Continued climate change could have a negative impact on food and water availability and global livestock production in dryland regions. MacBean, an assistant professor in the Department of Geography in the IU Bloomington College of Arts and Sciences, will use tools such as satellite remote sensing, field experiments and process-based models to develop advanced predictive tools, such as for dynamic global vegetation.
“We can use the information to improve earth system model projections and better predict how climate change affects dryland regions,” MacBean said.
The grant, for three years and nearly $900,000, is from the NASA Research Opportunities in Space and Earth Sciences Carbon Cycle Science program, which wants to understand carbon cycling and its interaction with the Earth’s climate. Carbon — the foundation of life on Earth — is continually cycled between the land, ocean and atmosphere. Trees, plants and soil microbial activity exchange carbon — as carbon dioxide — between the land surface and atmosphere through photosynthesis and respiration.

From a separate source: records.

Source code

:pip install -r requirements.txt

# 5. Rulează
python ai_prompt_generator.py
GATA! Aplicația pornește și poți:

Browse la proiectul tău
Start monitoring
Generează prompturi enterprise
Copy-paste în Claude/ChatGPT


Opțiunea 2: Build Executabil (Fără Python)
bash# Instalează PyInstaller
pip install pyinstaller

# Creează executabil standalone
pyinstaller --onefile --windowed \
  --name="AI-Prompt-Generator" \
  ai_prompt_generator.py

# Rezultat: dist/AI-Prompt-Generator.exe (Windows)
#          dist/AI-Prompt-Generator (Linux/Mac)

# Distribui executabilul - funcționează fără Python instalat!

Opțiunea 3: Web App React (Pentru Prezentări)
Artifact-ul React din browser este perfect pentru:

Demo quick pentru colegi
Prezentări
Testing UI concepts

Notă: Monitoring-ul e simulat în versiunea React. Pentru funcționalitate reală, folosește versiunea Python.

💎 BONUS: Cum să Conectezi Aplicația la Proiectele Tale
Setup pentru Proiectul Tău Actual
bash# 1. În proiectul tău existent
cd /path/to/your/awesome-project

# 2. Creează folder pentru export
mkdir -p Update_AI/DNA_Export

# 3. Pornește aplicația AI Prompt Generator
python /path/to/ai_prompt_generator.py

However, climate change fueled by human actions such as the burning of fossil fuels has disrupted the carbon cycle.
“It is likely that semi-arid regions will experience dramatic shifts in vegetation cover and productivity, with consequent impacts on carbon and water cycles, feedbacks to climate and potential threats to essential ecosystem services such as food, water and global livestock production,” MacBean said. “We need to study the vegetation, carbon and water cycling processes in more detail so we can understand, better predict and hopefully mitigate future negative impacts on drylands that may occur.”
MacBean is leading a research team that includes personnel from NASA, the United States Geological Survey and the University of Arizona.